**Collected data entries**
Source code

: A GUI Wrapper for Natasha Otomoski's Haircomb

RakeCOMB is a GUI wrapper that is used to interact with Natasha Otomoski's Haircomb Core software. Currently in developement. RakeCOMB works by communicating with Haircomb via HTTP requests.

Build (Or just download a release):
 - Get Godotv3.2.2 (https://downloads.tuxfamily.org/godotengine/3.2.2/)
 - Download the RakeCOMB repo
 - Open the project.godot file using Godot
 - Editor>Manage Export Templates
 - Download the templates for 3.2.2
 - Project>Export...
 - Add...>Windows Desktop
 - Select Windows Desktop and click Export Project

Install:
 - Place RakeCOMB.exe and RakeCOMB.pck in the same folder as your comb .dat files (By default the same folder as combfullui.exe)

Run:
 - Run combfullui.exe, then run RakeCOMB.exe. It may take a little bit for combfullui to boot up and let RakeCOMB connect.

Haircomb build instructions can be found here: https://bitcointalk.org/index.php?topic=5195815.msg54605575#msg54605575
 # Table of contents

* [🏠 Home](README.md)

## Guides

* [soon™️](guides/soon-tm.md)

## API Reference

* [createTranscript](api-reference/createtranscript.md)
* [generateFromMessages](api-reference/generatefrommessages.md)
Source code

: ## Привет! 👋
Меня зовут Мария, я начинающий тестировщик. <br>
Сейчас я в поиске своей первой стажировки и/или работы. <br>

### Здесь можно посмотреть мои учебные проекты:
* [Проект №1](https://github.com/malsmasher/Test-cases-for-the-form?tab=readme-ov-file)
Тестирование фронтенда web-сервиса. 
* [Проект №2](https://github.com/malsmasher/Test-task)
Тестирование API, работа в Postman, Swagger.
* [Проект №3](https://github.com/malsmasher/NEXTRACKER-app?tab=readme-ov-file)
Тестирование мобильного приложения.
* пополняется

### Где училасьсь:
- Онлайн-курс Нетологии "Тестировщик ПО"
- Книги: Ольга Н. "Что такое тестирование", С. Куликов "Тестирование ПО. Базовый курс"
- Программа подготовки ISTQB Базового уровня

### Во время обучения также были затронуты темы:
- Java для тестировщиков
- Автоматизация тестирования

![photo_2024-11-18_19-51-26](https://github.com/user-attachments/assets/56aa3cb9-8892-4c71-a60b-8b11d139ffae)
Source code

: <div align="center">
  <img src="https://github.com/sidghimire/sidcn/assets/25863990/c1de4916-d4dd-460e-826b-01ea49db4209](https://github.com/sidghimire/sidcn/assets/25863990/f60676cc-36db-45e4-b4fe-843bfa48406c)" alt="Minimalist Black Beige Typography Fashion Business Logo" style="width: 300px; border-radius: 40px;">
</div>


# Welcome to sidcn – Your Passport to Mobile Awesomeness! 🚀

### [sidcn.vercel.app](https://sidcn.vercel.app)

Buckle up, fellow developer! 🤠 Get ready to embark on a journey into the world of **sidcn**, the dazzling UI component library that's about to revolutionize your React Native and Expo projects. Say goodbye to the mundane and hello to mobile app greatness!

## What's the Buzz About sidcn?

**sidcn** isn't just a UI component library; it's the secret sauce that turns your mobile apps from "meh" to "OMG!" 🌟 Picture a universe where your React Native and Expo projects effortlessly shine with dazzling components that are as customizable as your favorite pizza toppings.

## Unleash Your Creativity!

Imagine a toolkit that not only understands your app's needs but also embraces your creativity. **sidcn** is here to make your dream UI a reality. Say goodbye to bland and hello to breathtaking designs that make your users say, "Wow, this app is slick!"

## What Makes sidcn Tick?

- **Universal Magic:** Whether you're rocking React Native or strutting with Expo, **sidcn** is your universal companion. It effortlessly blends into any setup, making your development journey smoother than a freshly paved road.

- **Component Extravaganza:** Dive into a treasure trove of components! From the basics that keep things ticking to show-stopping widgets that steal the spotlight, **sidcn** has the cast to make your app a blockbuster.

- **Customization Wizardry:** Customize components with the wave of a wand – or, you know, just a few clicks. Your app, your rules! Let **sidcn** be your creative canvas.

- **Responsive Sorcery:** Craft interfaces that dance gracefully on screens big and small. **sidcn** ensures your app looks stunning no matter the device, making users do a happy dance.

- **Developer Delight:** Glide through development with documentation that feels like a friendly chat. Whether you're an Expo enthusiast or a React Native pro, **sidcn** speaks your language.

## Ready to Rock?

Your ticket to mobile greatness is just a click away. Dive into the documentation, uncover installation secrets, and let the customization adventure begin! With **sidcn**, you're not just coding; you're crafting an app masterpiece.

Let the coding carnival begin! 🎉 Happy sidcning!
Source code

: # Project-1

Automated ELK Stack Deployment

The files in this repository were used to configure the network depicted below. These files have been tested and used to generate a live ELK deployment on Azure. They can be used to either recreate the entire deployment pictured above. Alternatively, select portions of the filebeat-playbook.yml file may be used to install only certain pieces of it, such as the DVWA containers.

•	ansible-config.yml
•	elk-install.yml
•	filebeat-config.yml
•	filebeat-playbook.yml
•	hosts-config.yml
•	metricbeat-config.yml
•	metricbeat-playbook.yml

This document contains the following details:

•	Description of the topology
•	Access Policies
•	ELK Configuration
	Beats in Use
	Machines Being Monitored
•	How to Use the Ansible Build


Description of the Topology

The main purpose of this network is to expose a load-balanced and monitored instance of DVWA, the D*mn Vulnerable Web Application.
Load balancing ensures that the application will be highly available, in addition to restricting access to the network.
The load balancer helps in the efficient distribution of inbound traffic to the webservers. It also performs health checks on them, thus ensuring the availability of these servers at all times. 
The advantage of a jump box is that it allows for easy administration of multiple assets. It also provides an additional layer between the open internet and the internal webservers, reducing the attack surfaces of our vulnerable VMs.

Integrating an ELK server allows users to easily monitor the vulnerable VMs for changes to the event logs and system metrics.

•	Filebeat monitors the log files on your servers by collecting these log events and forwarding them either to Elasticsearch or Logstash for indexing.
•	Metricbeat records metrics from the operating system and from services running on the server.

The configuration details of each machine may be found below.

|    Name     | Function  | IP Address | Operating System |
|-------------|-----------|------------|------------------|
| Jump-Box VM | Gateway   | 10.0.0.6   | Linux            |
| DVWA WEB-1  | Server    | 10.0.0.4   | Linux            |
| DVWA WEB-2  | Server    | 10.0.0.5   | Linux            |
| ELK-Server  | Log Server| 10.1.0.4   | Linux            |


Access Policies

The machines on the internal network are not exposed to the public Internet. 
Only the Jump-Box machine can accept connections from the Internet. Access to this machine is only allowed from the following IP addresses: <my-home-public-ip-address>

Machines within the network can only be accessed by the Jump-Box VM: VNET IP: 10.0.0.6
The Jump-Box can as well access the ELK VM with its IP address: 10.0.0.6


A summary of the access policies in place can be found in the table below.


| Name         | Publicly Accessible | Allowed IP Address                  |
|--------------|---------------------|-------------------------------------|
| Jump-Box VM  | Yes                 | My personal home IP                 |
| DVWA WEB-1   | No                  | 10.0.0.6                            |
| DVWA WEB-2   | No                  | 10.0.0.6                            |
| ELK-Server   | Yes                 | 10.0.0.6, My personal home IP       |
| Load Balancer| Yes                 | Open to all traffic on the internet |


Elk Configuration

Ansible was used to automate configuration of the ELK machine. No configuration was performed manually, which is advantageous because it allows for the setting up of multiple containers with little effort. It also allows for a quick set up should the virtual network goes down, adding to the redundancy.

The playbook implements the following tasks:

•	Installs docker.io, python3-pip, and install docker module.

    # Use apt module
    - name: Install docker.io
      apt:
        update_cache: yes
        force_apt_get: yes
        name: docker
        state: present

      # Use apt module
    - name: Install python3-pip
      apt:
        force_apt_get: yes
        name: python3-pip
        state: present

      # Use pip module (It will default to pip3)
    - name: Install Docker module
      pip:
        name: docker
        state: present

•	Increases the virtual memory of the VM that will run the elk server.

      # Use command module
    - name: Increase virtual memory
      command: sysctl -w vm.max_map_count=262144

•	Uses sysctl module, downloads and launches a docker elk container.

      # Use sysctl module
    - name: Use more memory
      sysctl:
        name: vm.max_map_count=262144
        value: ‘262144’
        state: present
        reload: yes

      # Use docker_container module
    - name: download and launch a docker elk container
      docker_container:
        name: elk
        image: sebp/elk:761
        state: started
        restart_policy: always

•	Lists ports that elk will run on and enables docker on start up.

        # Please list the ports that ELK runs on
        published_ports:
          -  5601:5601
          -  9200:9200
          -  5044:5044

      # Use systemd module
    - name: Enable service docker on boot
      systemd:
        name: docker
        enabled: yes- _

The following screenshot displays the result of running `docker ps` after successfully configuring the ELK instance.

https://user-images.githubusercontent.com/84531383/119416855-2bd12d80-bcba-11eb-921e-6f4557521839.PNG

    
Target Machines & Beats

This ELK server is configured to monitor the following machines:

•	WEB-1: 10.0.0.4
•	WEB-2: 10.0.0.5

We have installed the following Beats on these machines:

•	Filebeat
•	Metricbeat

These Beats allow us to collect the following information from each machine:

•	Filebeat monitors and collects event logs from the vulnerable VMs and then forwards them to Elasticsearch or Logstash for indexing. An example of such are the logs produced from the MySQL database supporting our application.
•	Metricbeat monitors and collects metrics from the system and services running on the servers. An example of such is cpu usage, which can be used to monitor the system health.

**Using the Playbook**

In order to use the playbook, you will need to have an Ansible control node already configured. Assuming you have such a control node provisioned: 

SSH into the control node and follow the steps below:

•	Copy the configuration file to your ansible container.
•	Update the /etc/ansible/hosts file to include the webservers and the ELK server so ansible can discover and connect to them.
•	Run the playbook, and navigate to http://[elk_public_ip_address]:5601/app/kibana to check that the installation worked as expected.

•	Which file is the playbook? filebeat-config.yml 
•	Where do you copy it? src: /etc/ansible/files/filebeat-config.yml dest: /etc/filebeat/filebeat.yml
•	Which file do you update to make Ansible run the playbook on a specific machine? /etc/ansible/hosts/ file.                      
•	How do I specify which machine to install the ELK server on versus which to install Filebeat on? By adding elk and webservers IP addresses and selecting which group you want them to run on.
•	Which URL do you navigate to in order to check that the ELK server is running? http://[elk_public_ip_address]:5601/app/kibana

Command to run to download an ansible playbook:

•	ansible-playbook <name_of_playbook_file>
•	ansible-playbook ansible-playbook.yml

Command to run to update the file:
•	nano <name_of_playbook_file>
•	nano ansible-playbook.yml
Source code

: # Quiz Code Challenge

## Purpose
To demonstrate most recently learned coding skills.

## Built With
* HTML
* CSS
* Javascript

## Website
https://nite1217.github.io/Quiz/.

**WHAT IS EXPECTED**
Reproduce word for word the lines above, starting with the line that contains "either to Elasticsearch or Logstash for indexing." and ending with the line that contains "The configuration details", including both of those lines.

**WORKED SOLUTION**
•	Filebeat monitors the log files on your servers by collecting these log events and forwarding them either to Elasticsearch or Logstash for indexing.
•	Metricbeat records metrics from the operating system and from services running on the server.

The configuration details of each machine may be found below.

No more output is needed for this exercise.